The present shareholders in Sal. Oppenheim have the option of a long-term shareholding of up to 20 per cent of the German subsidiary Sal. Oppenheim jr. & Cie based in Cologne.
Sal. Oppenheim's asset and wealth management activities will be maintained and expanded in the future under the private bank's brand and preserve Sal. Oppenheim’s identity and values.
With this transaction, Deutsche Bank strengthens its position among high-net-worth private clients, especially in Germany.

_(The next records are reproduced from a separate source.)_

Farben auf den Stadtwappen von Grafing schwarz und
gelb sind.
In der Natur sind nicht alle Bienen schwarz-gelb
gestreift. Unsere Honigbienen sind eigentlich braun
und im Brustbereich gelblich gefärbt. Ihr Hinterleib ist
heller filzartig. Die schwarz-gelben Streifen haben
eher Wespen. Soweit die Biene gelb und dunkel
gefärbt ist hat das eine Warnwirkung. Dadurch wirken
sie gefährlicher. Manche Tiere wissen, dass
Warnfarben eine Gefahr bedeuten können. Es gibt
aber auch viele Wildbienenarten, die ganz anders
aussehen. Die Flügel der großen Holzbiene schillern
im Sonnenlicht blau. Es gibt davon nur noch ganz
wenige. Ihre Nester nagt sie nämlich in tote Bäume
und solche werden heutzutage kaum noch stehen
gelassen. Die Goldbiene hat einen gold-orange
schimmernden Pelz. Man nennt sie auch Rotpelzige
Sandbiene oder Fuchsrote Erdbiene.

With the purchase of the Luxembourg-based holding company, all activities of the German subsidiary Sal. Oppenheim jr. & Cie, BHF-Bank and the private equity fund of funds business managed in the separate holding Sal. Oppenheim Private Equity Partners will transfer to Deutsche Bank.
In addition, Deutsche Bank will acquire BHF Asset Servicing which is held by the Sal. Oppenheim jr. & Cie shareholders. Deutsche Bank intends to resell BHF Asset Servicing.
In the future, Sal. Oppenheim will focus on its core asset and wealth management business. Furthermore, Deutsche Bank will participate in ongoing talks on a sale of Sal. Oppenheim's investment banking activities.
The purchase price for the different entities acquired is expected to total EUR1.3bn.
The acquisition of Sal. Oppenheim will be implemented via various execution agreements and is expected to close in the first quarter 2010 subject to approval by the respective regulatory and anti-trust authorities.
"Through the acquisition of this respected private banking house we will strengthen our asset and wealth management in Europe and especially in Germany," says Dr. Josef Ackermann (pictured), chairman of the management board of Deutsche Bank. "We are continuing to strengthen our stable businesses. This is an excellent base for further global growth in this area."
Matthias Graf von Krockow, spokesman for the personally liable partners of Sal. Oppenheim, says: "We are pleased to be able to serve our customers in the future from within a strong group and to combine the strengths of the two banks. In the future we will continue to rely on our long-standing tradition and our client focus to further strengthen our customers' trust in our bank."
Decisions concerning new management structures and governance will be made and communicated in due course.